** Data for processing follows **

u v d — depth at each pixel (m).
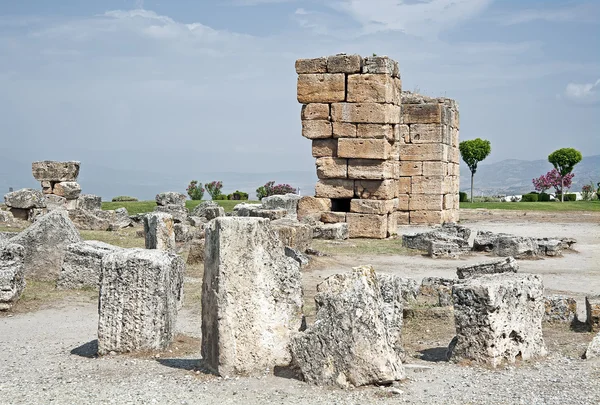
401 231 33.22
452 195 38.53
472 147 73.56
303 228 23.84
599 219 40.66
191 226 34.59
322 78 30.41
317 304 10.09
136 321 12.02
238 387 9.72
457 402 9.12
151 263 12.04
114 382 10.25
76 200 40.12
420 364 11.24
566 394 9.42
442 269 22.08
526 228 35.16
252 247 10.24
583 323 14.30
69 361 11.81
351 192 30.62
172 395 9.48
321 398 9.24
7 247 17.58
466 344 11.12
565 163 71.06
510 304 11.16
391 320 11.41
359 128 30.06
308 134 30.64
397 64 31.34
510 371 10.67
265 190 60.34
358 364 9.63
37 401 9.41
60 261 19.72
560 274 21.23
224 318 10.17
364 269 11.05
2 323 15.45
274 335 10.30
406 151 36.22
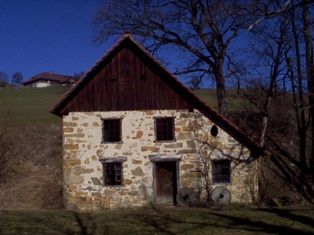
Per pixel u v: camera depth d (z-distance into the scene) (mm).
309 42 22500
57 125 37594
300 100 23188
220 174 21750
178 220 15695
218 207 20250
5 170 27719
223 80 28844
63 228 14188
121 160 21406
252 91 28172
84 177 21344
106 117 21578
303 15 21594
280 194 23266
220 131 21703
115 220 15734
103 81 21781
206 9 27922
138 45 21484
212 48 29234
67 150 21453
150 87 21734
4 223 14719
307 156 26109
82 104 21641
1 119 39188
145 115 21609
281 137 27469
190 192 21312
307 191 23453
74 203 21203
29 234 13086
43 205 22844
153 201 21234
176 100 21688
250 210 18094
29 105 51375
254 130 27172
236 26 24859
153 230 13945
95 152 21453
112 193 21312
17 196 24359
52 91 66938
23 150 31234
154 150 21500
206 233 13461
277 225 14609
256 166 21719
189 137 21594
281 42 22578
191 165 21484
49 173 28094
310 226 14406
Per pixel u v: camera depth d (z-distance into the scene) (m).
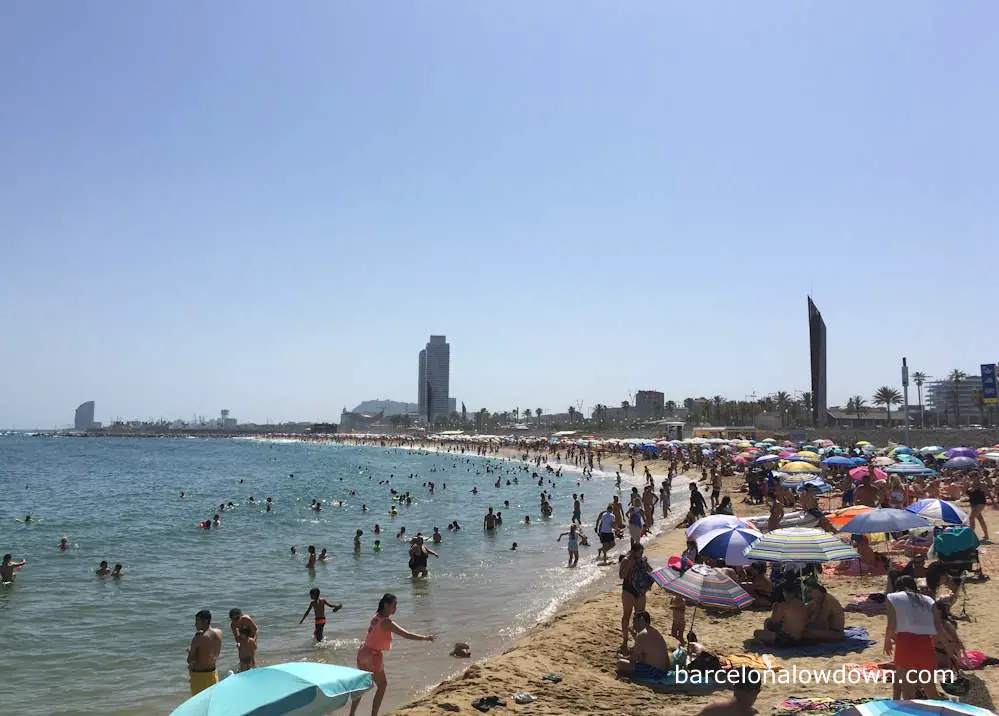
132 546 28.44
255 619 16.89
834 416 136.50
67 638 15.41
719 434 88.50
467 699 9.02
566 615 14.16
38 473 81.00
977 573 14.27
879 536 18.41
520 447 134.62
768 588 13.91
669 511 36.34
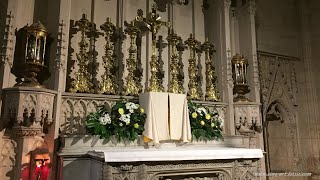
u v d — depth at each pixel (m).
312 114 9.30
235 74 7.49
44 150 5.30
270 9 9.58
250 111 7.20
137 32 7.16
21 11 5.71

** End of Data for processing **

Prompt:
An exact copy of the lines above from the one with "321 398 9.24" up to and including the one with "4 223 14719" is required; reproduce only those lines, omitting all pictures.

Response to this task:
321 398 9.24
7 247 17.58
466 344 11.12
565 163 71.06
510 304 11.16
391 320 11.41
359 128 30.06
308 134 30.64
397 64 31.34
510 371 10.67
265 190 60.34
358 364 9.63
37 401 9.41
60 261 19.72
560 274 21.23
224 318 10.17
364 269 11.05
2 323 15.45
274 335 10.30
406 151 36.22
Per pixel u v: camera depth d (z-distance into the scene) (mm).
309 42 22500
57 125 37594
300 100 23188
220 174 21750
178 220 15695
218 207 20250
5 170 27719
223 80 28844
63 228 14188
121 160 21406
252 91 28172
84 177 21344
106 117 21578
303 15 21594
280 194 23266
220 131 21703
115 220 15734
103 81 21781
206 9 27922
138 45 21484
212 48 29234
67 150 21453
150 87 21734
4 223 14719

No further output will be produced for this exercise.